**Exercise tasks:**
A – Reproduce the stretch of the V8 update from "So today I'll" through "the performance comparisons.".
B – Answer these questions using the V8 update:
(i) Which Chrome release will V8 6.3 ship as part of?
(ii) Which V8 version is the current stable one in Chrome and Node 8?
(iii) Why were most of the changes straightforward?
C – Summarize the V8 update in two sentences.

**Page text:**
* * * *

So today I'll give an overview of what I've done in V8 land in the last month, which is also a sneak preview of what's going to change performance-wise in V8 6.3 (which will ship as part of Chrome 63 and probably Node 9 at some point). Fortunately most of the changes were straight-forward at this point, because most of the infrastructure for the optimizations is in place already and we only need to connect the dots now.
I'm going to use V8 version 5.8 (which is the last version before we switched to Ignition and TurboFan in Chrome), 6.1 (which is the current stable version in Chrome and also in Node 8) and 6.3 (which is the current development version) for the performance comparisons.

* * * *

**Dataset content:**
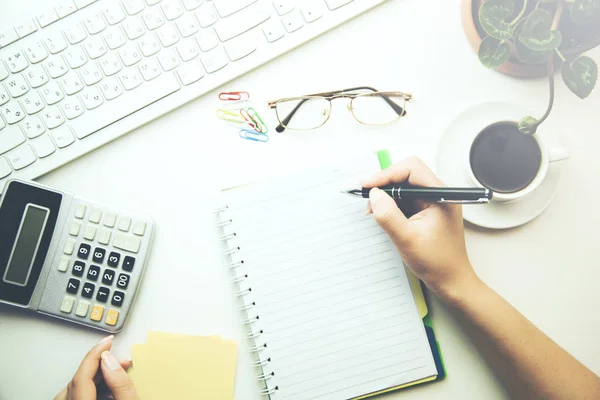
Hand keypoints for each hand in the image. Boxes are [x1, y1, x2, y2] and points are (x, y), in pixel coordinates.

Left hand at [54, 336, 137, 399]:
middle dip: (97, 365)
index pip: (81, 376)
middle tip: (115, 358)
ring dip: (95, 376)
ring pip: (75, 388)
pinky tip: (108, 386)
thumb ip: (120, 384)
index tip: (107, 342)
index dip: (95, 355)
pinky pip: (77, 395)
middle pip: (76, 381)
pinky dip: (91, 386)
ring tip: (116, 372)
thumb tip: (110, 360)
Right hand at [363, 156, 477, 296]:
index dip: (386, 174)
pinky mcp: (427, 210)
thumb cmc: (436, 262)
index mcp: (441, 195)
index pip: (411, 169)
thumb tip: (374, 194)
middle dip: (384, 183)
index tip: (366, 185)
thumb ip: (388, 215)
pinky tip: (382, 216)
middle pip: (406, 174)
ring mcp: (433, 201)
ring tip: (373, 211)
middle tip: (367, 198)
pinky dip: (391, 204)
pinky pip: (405, 199)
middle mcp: (439, 193)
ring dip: (386, 195)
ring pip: (404, 186)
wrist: (451, 280)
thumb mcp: (406, 239)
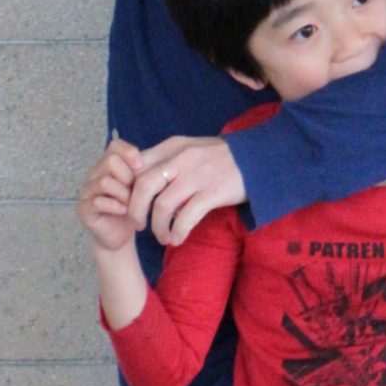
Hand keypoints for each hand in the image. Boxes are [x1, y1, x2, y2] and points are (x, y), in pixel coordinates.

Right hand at [76, 137, 143, 251]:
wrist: (120, 235)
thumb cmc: (131, 208)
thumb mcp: (139, 186)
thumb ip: (140, 170)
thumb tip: (149, 159)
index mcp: (107, 165)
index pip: (115, 145)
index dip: (129, 152)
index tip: (141, 166)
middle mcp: (93, 175)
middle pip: (110, 161)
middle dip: (127, 176)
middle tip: (135, 191)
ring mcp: (86, 192)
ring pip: (104, 181)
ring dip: (123, 194)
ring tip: (131, 204)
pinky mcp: (83, 209)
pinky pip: (98, 202)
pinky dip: (116, 207)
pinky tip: (124, 212)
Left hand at [129, 136, 245, 244]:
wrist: (257, 159)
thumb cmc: (220, 157)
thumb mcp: (190, 149)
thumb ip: (167, 161)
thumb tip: (141, 183)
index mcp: (172, 147)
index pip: (137, 166)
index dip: (128, 189)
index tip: (129, 205)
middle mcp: (181, 158)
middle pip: (143, 186)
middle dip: (135, 211)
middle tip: (138, 225)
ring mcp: (197, 175)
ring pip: (162, 205)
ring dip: (157, 227)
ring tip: (162, 236)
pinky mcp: (212, 192)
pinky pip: (186, 217)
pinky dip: (177, 232)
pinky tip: (177, 238)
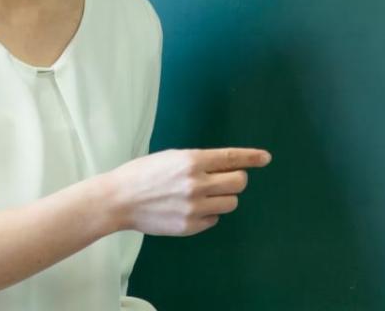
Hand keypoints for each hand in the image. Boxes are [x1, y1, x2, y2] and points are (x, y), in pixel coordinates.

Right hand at [107, 147, 271, 235]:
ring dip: (223, 197)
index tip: (265, 158)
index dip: (252, 157)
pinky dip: (209, 213)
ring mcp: (194, 207)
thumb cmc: (144, 173)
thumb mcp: (172, 158)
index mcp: (192, 161)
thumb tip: (226, 167)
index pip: (231, 158)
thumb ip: (199, 162)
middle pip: (238, 182)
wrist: (119, 200)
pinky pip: (214, 219)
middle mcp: (196, 183)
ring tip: (204, 195)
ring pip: (230, 202)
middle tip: (225, 178)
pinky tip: (190, 209)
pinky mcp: (189, 226)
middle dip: (236, 179)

* * * *

**Per-task answers:**
A –
So today I'll give an overview of what I've done in V8 land in the last month, which is also a sneak preview of what's going to change performance-wise in V8 6.3 (which will ship as part of Chrome 63 and probably Node 9 at some point). Fortunately most of the changes were straight-forward at this point, because most of the infrastructure for the optimizations is in place already and we only need to connect the dots now.
I'm going to use V8 version 5.8 (which is the last version before we switched to Ignition and TurboFan in Chrome), 6.1 (which is the current stable version in Chrome and also in Node 8) and 6.3 (which is the current development version) for the performance comparisons.

B –
(i) Chrome 63
(ii) V8 6.1
(iii) Most of the infrastructure for the optimizations was already in place, so only the dots needed connecting.

C – The writer gives an overview of a month of work in V8 and previews performance changes coming in V8 6.3, which will ship with Chrome 63 and probably Node 9. Most changes were straightforward because the optimization infrastructure already existed, and performance is compared across V8 5.8, 6.1, and 6.3.